3. Prepare Documentation and Tests
Before starting the audit, ensure that all relevant documentation is complete and up to date. This includes:
Technical specifications: Provide detailed documentation that outlines the intended behavior of your smart contracts. This helps auditors understand the purpose and flow of the code.
Assumptions and invariants: Document any assumptions or invariants you made while developing the code. Auditors need to challenge these assumptions to ensure they hold up in practice.
Test coverage: Ensure that your test suite is comprehensive and includes both unit and integration tests. Having thorough test coverage gives auditors confidence that the core functionality of your system is stable, which allows them to focus more on finding subtle security issues.
4. Clear Communication with Auditors
Establish clear communication with the auditors from the beginning. Make sure they understand the scope of the audit, what functionality needs the most attention, and any particular concerns your team has about the code. Being transparent and communicative throughout the process helps ensure a more effective and thorough audit.
Additionally, if there are specific deadlines for the project, communicate this with the auditing team early so they can allocate the appropriate time to thoroughly review the code. Rushed audits increase the likelihood of missed vulnerabilities.
5. Understanding the Audit Process
Be familiar with the standard audit process, which generally includes:
Initial review and scoping: Auditors will scope the audit based on your codebase, identifying areas that are most critical or high-risk.
Manual code review: A manual review where auditors look for common vulnerabilities such as reentrancy attacks, unchecked external calls, or integer overflows.
Automated analysis: Auditors may also use automated tools like Mythril or Slither to detect potential vulnerabilities that could be missed during manual review.
Final report: After the review, the auditors will provide a report detailing any vulnerabilities and suggestions for improving the security of your contract. Addressing these findings promptly is crucial for the safety of your project.
6. Budgeting Adequately for Security
Preparing for an audit also means budgeting appropriately for security measures, including post-audit revisions. Security audits are not one-time processes. Even after the first audit is completed, ongoing audits may be required as the code evolves or as new features are introduced. Allocating funds and resources for both the initial audit and any necessary follow-up audits will help prevent vulnerabilities from slipping through the cracks.
7. Post-Audit Responsibility
After receiving the audit report and implementing the necessary changes, your responsibility doesn’t end there. Continuous security monitoring and re-auditing are essential, especially as your project evolves. Auditors can only review the current state of your code at the time of the audit. If new features are added or the code is modified, you must engage auditors again to ensure those changes are secure.

Collected data
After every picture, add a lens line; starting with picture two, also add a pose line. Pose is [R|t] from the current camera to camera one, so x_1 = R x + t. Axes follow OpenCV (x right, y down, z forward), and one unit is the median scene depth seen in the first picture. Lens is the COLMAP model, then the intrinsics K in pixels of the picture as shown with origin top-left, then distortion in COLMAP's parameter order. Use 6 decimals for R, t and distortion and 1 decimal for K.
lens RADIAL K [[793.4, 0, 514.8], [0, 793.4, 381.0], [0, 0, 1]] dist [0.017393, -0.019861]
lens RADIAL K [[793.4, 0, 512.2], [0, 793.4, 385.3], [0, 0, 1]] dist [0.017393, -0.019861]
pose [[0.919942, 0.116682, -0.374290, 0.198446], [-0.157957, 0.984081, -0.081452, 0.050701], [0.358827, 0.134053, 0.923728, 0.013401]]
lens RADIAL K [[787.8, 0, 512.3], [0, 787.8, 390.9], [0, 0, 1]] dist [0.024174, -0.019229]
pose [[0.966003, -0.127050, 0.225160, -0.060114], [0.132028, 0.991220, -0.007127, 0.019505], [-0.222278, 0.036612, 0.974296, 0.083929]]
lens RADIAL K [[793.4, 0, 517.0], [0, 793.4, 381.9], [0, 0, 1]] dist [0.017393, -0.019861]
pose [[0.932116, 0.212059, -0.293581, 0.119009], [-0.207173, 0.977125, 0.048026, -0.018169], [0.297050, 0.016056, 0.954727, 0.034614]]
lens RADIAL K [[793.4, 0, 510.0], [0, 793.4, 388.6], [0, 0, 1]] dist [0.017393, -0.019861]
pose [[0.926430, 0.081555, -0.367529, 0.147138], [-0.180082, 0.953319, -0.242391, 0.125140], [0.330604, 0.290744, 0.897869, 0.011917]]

WORK TASK A ::
Answer the following questions about the audit preparation text.
(i) Which two automated tools might auditors use?
(ii) Which two kinds of tests should the test suite include?
(iii) What do rushed audits increase the likelihood of?
WORK TASK B :: Reproduce the passage of the audit preparation text starting with "3. Prepare Documentation" and going on through "subtle security issues.".

TASK RESULT A ::
(i) Mythril and Slither.
(ii) Unit tests and integration tests.
(iii) Missed vulnerabilities.

TASK RESULT B ::
3. Prepare Documentation and Tests
Before starting the audit, ensure that all relevant documentation is complete and up to date. This includes:
Technical specifications: Provide detailed documentation that outlines the intended behavior of your smart contracts. This helps auditors understand the purpose and flow of the code.
Assumptions and invariants: Document any assumptions or invariants you made while developing the code. Auditors need to challenge these assumptions to ensure they hold up in practice.
Test coverage: Ensure that your test suite is comprehensive and includes both unit and integration tests. Having thorough test coverage gives auditors confidence that the core functionality of your system is stable, which allows them to focus more on finding subtle security issues.